### QUÉ ENTREGAR
Copia de nuevo todas las líneas del material, pero cambia "scientific name" por "nombre científico" cada vez que aparezca, sin tocar nada más.

### MATERIAL RECIBIDO

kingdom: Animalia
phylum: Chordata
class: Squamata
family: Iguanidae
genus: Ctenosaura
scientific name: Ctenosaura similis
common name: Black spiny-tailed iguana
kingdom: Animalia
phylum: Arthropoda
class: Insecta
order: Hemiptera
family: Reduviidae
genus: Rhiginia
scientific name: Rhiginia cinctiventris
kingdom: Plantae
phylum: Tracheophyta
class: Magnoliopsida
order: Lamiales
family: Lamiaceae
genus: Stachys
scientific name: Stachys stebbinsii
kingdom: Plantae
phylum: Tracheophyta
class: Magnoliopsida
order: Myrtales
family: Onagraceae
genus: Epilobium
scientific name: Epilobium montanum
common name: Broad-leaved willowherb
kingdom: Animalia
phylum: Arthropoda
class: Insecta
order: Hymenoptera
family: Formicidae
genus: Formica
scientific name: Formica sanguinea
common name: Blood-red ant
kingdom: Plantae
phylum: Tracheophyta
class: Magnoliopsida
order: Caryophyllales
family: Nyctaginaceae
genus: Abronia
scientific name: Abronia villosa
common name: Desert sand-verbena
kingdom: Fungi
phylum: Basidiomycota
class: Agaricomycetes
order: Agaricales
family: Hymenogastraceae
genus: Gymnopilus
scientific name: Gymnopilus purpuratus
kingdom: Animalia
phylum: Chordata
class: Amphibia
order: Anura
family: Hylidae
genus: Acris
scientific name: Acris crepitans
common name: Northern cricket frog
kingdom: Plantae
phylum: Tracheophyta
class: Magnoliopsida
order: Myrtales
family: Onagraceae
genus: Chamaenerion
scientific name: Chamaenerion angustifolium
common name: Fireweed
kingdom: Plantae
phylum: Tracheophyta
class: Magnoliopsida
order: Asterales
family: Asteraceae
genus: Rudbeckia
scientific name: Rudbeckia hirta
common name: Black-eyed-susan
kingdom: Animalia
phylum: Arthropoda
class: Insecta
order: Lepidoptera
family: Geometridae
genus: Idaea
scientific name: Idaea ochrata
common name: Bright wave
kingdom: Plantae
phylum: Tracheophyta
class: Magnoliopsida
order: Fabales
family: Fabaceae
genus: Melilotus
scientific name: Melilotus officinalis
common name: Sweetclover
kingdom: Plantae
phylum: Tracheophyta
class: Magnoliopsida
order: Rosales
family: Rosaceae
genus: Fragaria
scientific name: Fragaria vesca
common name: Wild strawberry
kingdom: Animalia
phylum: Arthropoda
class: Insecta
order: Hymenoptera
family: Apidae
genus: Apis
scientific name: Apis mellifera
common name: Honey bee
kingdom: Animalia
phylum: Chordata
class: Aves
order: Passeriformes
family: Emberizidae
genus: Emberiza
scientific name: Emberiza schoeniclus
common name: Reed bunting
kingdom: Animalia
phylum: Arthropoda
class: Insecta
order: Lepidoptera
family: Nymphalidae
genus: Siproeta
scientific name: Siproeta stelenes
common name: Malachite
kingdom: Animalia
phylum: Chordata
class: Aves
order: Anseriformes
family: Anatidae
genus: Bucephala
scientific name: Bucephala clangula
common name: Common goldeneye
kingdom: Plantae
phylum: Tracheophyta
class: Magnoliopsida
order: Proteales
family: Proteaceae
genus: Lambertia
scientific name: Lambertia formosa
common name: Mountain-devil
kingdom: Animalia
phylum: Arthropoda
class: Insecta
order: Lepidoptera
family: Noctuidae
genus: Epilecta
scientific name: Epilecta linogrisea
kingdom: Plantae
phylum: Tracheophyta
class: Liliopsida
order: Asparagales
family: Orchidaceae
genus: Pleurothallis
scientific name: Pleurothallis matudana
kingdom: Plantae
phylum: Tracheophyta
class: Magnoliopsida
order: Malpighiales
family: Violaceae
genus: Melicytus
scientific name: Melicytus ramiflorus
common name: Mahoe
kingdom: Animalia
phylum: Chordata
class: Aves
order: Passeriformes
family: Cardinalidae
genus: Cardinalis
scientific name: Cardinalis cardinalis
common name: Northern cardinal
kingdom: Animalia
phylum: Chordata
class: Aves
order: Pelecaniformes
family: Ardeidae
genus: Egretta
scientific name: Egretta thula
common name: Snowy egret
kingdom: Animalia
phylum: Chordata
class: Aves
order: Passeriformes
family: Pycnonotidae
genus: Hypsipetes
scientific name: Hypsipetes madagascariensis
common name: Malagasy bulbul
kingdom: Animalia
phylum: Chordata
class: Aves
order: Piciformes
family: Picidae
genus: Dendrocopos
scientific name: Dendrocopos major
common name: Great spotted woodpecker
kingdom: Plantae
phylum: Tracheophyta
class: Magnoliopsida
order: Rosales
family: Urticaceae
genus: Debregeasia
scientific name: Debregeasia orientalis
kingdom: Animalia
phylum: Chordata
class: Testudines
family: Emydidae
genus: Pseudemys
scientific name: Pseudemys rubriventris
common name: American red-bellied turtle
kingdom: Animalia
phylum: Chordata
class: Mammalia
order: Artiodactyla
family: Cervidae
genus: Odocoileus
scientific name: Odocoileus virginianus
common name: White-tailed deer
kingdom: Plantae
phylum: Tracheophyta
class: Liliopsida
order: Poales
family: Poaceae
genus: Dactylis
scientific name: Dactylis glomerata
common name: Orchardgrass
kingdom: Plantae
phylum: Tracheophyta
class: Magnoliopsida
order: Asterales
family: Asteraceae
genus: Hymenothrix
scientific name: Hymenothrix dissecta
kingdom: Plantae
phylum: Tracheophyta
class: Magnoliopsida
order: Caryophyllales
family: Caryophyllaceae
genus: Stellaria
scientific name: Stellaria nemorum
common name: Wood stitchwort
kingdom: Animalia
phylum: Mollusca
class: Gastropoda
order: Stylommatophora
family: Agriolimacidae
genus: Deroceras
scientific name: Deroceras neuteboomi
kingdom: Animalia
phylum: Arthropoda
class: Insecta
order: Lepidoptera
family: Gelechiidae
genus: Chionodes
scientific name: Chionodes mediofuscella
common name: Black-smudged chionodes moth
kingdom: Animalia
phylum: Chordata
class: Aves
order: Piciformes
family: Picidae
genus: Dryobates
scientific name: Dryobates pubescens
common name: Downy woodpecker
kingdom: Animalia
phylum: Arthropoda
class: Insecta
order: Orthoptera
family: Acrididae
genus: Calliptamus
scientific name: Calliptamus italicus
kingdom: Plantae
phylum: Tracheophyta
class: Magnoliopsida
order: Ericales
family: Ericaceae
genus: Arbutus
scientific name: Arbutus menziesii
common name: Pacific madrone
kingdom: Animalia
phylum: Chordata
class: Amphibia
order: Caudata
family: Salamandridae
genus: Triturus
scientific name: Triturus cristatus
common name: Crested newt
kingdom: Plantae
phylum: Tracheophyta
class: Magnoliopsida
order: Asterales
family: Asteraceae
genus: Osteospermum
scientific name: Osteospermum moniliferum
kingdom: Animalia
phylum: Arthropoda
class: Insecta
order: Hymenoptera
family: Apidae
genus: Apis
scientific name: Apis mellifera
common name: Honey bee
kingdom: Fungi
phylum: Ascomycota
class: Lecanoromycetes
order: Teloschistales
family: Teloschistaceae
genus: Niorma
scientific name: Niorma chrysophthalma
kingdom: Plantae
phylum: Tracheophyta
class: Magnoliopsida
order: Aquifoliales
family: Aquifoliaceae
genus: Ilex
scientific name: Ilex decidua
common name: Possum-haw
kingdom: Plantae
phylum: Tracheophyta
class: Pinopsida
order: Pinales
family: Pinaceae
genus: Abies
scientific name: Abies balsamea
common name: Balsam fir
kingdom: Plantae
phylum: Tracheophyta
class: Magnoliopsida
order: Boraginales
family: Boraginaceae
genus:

### EJERCICIO RESUELTO
kingdom: Animalia
phylum: Chordata
class: Squamata
family: Iguanidae
genus: Ctenosaura
nombre científico: Ctenosaura similis
common name: Black spiny-tailed iguana
kingdom: Animalia
phylum: Arthropoda
class: Insecta
order: Hemiptera
family: Reduviidae
genus: Rhiginia
nombre científico: Rhiginia cinctiventris
kingdom: Plantae
phylum: Tracheophyta
class: Magnoliopsida
order: Lamiales
family: Lamiaceae
genus: Stachys
nombre científico: Stachys stebbinsii
kingdom: Plantae
phylum: Tracheophyta
class: Magnoliopsida
order: Myrtales
family: Onagraceae
genus: Epilobium
nombre científico: Epilobium montanum
common name: Broad-leaved willowherb
kingdom: Animalia
phylum: Arthropoda
class: Insecta
order: Hymenoptera
family: Formicidae
genus: Formica
nombre científico: Formica sanguinea
common name: Blood-red ant
kingdom: Plantae
phylum: Tracheophyta
class: Magnoliopsida
order: Caryophyllales
family: Nyctaginaceae
genus: Abronia
nombre científico: Abronia villosa
common name: Desert sand-verbena
kingdom: Fungi
phylum: Basidiomycota
class: Agaricomycetes
order: Agaricales
family: Hymenogastraceae
genus: Gymnopilus
nombre científico: Gymnopilus purpuratus
kingdom: Animalia
phylum: Chordata
class: Amphibia
order: Anura
family: Hylidae
genus: Acris
nombre científico: Acris crepitans
common name: Northern cricket frog
kingdom: Plantae
phylum: Tracheophyta
class: Magnoliopsida
order: Myrtales
family: Onagraceae
genus: Chamaenerion
nombre científico: Chamaenerion angustifolium
common name: Fireweed
kingdom: Plantae
phylum: Tracheophyta
class: Magnoliopsida
order: Asterales
family: Asteraceae
genus: Rudbeckia
nombre científico: Rudbeckia hirta
common name: Black-eyed-susan
kingdom: Animalia
phylum: Arthropoda
class: Insecta
order: Lepidoptera
family: Geometridae
genus: Idaea
nombre científico: Idaea ochrata
common name: Bright wave
kingdom: Plantae
phylum: Tracheophyta
class: Magnoliopsida
order: Fabales
family: Fabaceae
genus: Melilotus
nombre científico: Melilotus officinalis
common name: Sweetclover
kingdom: Plantae
phylum: Tracheophyta
class: Magnoliopsida
order: Rosales
family: Rosaceae
genus: Fragaria
nombre científico: Fragaria vesca
common name: Wild strawberry
kingdom: Animalia
phylum: Arthropoda
class: Insecta
order: Hymenoptera
family: Apidae
genus: Apis
nombre científico: Apis mellifera
common name: Honey bee
kingdom: Animalia
phylum: Chordata
class: Aves
order: Passeriformes
family: Emberizidae
genus: Emberiza
nombre científico: Emberiza schoeniclus
common name: Reed bunting
kingdom: Animalia
phylum: Arthropoda
class: Insecta
order: Lepidoptera
family: Nymphalidae
genus: Siproeta
nombre científico: Siproeta stelenes
common name: Malachite
kingdom: Animalia
phylum: Chordata
class: Aves
order: Anseriformes
family: Anatidae
genus: Bucephala
nombre científico: Bucephala clangula
common name: Common goldeneye
kingdom: Plantae
phylum: Tracheophyta
class: Magnoliopsida
order: Proteales
family: Proteaceae
genus: Lambertia
nombre científico: Lambertia formosa
common name: Mountain-devil
kingdom: Animalia
phylum: Arthropoda
class: Insecta
order: Lepidoptera
family: Noctuidae
genus: Epilecta
nombre científico: Epilecta linogrisea
kingdom: Plantae
phylum: Tracheophyta
class: Liliopsida
order: Asparagales
family: Orchidaceae
genus: Pleurothallis
nombre científico: Pleurothallis matudana
kingdom: Plantae
phylum: Tracheophyta
class: Magnoliopsida
order: Malpighiales
family: Violaceae
genus: Melicytus
nombre científico: Melicytus ramiflorus
common name: Mahoe
kingdom: Animalia
phylum: Chordata
class: Aves
order: Passeriformes
family: Cardinalidae
genus: Cardinalis
nombre científico: Cardinalis cardinalis
common name: Northern cardinal
kingdom: Animalia
phylum: Chordata
class: Aves
order: Pelecaniformes
family: Ardeidae
genus: Egretta
nombre científico: Egretta thula
common name: Snowy egret
kingdom: Animalia
phylum: Chordata
class: Aves
order: Passeriformes
family: Pycnonotidae
genus: Hypsipetes
nombre científico: Hypsipetes madagascariensis
common name: Malagasy bulbul
kingdom: Animalia
phylum: Chordata
class: Aves
order: Piciformes
family: Picidae
genus: Dendrocopos
nombre científico: Dendrocopos major
common name: Great spotted woodpecker
kingdom: Plantae
phylum: Tracheophyta
class: Magnoliopsida
order: Rosales
family: Urticaceae
genus: Debregeasia
nombre científico: Debregeasia orientalis
kingdom: Animalia
phylum: Chordata
class: Testudines
family: Emydidae
genus: Pseudemys
nombre científico: Pseudemys rubriventris
common name: American red-bellied turtle
kingdom: Animalia
phylum: Chordata
class: Mammalia
order: Artiodactyla
family: Cervidae
genus: Odocoileus
nombre científico: Odocoileus virginianus
common name: White-tailed deer
kingdom: Plantae
phylum: Tracheophyta
class: Liliopsida
order: Poales
family: Poaceae
genus: Dactylis
nombre científico: Dactylis glomerata
common name: Orchardgrass
kingdom: Plantae
phylum: Tracheophyta
class: Magnoliopsida
order: Asterales
family: Asteraceae
genus: Hymenothrix
nombre científico: Hymenothrix dissecta
kingdom: Plantae
phylum: Tracheophyta
class: Magnoliopsida
order: Caryophyllales
family: Caryophyllaceae
genus: Stellaria
nombre científico: Stellaria nemorum
common name: Wood stitchwort
kingdom: Animalia
phylum: Mollusca
class: Gastropoda
order: Stylommatophora
family: Agriolimacidae
genus: Deroceras
nombre científico: Deroceras neuteboomi
kingdom: Animalia
phylum: Arthropoda
class: Insecta
order: Lepidoptera
family: Gelechiidae
genus: Chionodes
nombre científico: Chionodes mediofuscella
common name: Black-smudged chionodes moth
kingdom: Animalia
phylum: Chordata
class: Aves
order: Piciformes
family: Picidae
genus: Dryobates
nombre científico: Dryobates pubescens
common name: Downy woodpecker
kingdom: Animalia
phylum: Arthropoda
class: Insecta
order: Orthoptera
family: Acrididae
genus: Calliptamus
nombre científico: Calliptamus italicus
kingdom: Plantae
phylum: Tracheophyta
class: Magnoliopsida
order: Ericales
family: Ericaceae
genus: Arbutus
nombre científico: Arbutus menziesii
common name: Pacific madrone
kingdom: Animalia
phylum: Chordata
class: Amphibia
order: Caudata
family: Salamandridae
genus: Triturus
nombre científico: Triturus cristatus
common name: Crested newt
kingdom: Plantae
phylum: Tracheophyta
class: Magnoliopsida
order: Asterales
family: Asteraceae
genus: Osteospermum
nombre científico: Osteospermum moniliferum
kingdom: Animalia
phylum: Arthropoda
class: Insecta
order: Hymenoptera
family: Apidae
genus: Apis
nombre científico: Apis mellifera
common name: Honey bee
kingdom: Fungi
phylum: Ascomycota
class: Lecanoromycetes
order: Teloschistales
family: Teloschistaceae
genus: Niorma
nombre científico: Niorma chrysophthalma
kingdom: Plantae
phylum: Tracheophyta
class: Magnoliopsida
order: Aquifoliales
family: Aquifoliaceae
genus: Ilex
nombre científico: Ilex decidua
common name: Possum-haw
kingdom: Plantae
phylum: Tracheophyta
class: Pinopsida
order: Pinales
family: Pinaceae
genus: Abies
nombre científico: Abies balsamea
common name: Balsam fir
kingdom: Plantae
phylum: Tracheophyta
class: Magnoliopsida
order: Boraginales
family: Boraginaceae
genus:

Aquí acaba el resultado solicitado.